Set of tasks
A: Decide whether each statement below agrees with the WordPress 4.3.35 release notes, answering yes or no and quoting the deciding words of the notes: (i) the release updates composer/ca-bundle to version 1.5.7; (ii) the release requires specific migration steps; (iii) the release adds an end-of-support notification for WordPress 4.3.
B: Resume the WordPress 4.3.35 release notes after their final sentence, keeping their tone and structure.

Text for analysis
4.3.35

TL;DR

WordPress 4.3.35 is primarily a security and maintenance release that updates the bundled Root Certificates to ensure secure connections on hosts with outdated SSL configurations. It also includes important build and test tool improvements to maintain development environment compatibility with modern systems. Additionally, this release adds an end-of-support notification for WordPress 4.3, indicating users should upgrade to a newer version to continue receiving security updates.

Highlight of the Release

• Updated bundled Root Certificates to improve SSL/TLS security
• Added end-of-support notification for WordPress 4.3
• Improved build and test tools for better development environment compatibility
• Updated composer/ca-bundle to version 1.5.7

Migration Guide

No specific migration steps are required for this maintenance release. However, since WordPress 4.3 is reaching end-of-support status, users are strongly encouraged to plan for upgrading to a newer WordPress version to continue receiving security updates.

Dataset records
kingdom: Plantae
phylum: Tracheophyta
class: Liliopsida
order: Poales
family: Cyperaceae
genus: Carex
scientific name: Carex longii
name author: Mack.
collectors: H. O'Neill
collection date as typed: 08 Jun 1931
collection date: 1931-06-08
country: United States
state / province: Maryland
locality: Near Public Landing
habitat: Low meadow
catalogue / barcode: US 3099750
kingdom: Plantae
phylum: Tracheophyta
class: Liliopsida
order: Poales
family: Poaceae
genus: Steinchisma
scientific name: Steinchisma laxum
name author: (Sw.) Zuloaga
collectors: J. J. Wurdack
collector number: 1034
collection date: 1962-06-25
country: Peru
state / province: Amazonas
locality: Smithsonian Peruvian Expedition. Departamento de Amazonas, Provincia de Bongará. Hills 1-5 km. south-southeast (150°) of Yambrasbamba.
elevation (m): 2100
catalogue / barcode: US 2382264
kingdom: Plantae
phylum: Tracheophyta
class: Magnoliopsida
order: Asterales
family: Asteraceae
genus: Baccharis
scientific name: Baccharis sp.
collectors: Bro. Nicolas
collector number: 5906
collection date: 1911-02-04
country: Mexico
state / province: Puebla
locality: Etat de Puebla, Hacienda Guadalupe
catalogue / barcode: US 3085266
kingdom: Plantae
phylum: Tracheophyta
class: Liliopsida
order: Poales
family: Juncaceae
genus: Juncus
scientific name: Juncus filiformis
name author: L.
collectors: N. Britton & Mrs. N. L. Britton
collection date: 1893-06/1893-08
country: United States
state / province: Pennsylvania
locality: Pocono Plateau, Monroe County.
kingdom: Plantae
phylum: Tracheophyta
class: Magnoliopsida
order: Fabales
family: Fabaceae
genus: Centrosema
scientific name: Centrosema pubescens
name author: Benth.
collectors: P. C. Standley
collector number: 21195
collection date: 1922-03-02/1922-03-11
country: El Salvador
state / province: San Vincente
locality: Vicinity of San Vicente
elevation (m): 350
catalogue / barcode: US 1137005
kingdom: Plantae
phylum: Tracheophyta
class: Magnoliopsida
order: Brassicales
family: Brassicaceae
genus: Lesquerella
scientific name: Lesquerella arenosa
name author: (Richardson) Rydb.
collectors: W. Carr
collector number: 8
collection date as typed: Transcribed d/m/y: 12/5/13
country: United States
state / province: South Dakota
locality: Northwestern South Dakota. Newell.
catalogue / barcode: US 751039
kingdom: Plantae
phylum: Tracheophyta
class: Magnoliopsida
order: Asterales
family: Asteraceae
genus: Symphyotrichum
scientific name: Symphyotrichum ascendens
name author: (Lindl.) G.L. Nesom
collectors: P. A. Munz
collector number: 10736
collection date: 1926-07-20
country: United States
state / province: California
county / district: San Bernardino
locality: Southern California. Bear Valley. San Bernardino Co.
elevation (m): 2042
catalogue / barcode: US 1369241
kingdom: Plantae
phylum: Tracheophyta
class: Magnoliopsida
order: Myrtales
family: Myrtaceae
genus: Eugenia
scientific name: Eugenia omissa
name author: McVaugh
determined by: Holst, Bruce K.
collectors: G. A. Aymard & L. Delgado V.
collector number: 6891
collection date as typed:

Responses by item number
A:
(i) Yes: "Updated composer/ca-bundle to version 1.5.7"
(ii) No: "No specific migration steps are required for this maintenance release."
(iii) Yes: "Added end-of-support notification for WordPress 4.3"

B:
Upgrade Recommendations

This release contains important security updates to the Root Certificate bundle and is recommended for all WordPress 4.3 installations.

However, WordPress 4.3 is now reaching end-of-support status. Users are strongly advised to upgrade to a newer WordPress version as soon as possible to continue receiving security updates and benefit from newer features and improvements.

Bug Fixes

Build and Test Environment Fixes

• Fixed issues with the WordPress Importer plugin in test environments by switching from SVN to Git for fetching the plugin
• Pinned a specific WordPress Importer version compatible with WordPress 4.3
• Fixed container configuration issues:
  • Updated image and platform properties for MySQL containers to prefer amd64 containers
  • Pinned macos-13 for MacOS jobs instead of using macos-latest
  • Fixed healthcheck command for the MySQL container
  • Removed SVN-related commands causing failures
• Disabled AppArmor for JavaScript testing to fix tests on ubuntu-24

New Features

No significant new features were added in this maintenance release. The changes focus primarily on security updates, build tool improvements, and development environment compatibility.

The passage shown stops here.